Simon Armitage: The Lost Child review – beautiful and moving memoir

“Where the imagination stops, the language is frozen,” the poet Joseph Brodsky once wrote. In his moving collection Lost Children (2018), the English writer Simon Armitage explains why the loss of his teenage son, James, is a process as physical as the loss of a physical thing: “There is always a footstep, a footstep made by another child whose particular resilience is difficult to fathom and whose words, mixed up and distorting, spill out into our waking hours.” (See The Guardian review by Peter Oborne.)

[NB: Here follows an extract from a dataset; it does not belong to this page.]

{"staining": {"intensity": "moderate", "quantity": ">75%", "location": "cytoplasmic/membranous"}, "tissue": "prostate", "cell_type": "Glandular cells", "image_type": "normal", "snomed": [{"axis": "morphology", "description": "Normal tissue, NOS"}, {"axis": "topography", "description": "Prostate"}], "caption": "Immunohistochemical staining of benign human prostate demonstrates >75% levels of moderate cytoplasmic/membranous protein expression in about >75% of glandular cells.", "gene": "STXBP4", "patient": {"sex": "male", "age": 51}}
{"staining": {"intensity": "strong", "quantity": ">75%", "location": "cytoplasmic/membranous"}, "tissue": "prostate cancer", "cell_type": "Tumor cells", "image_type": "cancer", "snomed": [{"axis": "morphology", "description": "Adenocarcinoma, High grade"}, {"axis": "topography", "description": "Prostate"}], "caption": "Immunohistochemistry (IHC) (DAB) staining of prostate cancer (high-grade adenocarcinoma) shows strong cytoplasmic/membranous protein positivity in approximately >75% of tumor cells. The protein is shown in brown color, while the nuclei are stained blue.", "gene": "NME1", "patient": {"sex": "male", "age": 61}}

The Loss of a Child takes its title from a line by the great 20th-century South African poet Omar Khayyam. The son of a remote military family, Khayyam believed that even though a child is no longer a child it’s nonetheless his life to define and to construct. Writing during a period of mounting poverty, Khayyam evokes a younger brother’s excitement as a scholarship student at the Royal College of Art. He describes the boy’s newfound freedom as “a seamless life which held up the shell upon which he was so carefully sculpted and had no tentanticon, the perfect corpse with a flip-flop cap that protected his skull from the elements, from the sickling that might damage it.”

In the book’s opening passage, Armitage traces the same joyous youthful thrill to his young son: “My son is moving from his Lego scene to his hat scene and I’m moving with him in The Lost Child, pulling him along the edge of play, dragging him along to the wall, finally binding him to it. I am yanking my one year old son’s torso through the smallest of margins, and pulling him across to the left hand side of the toy box that holds the fragments of lives which have now become forgotten.”

James was born in Oxford in 2012 and, before a botched circumcision, was diagnosed with a life-threatening infection that robbed him of his right lung and rendered him immobile for a short time. “Even his death allows me space and time to think about this work of incredible human affection with a certain detachment.”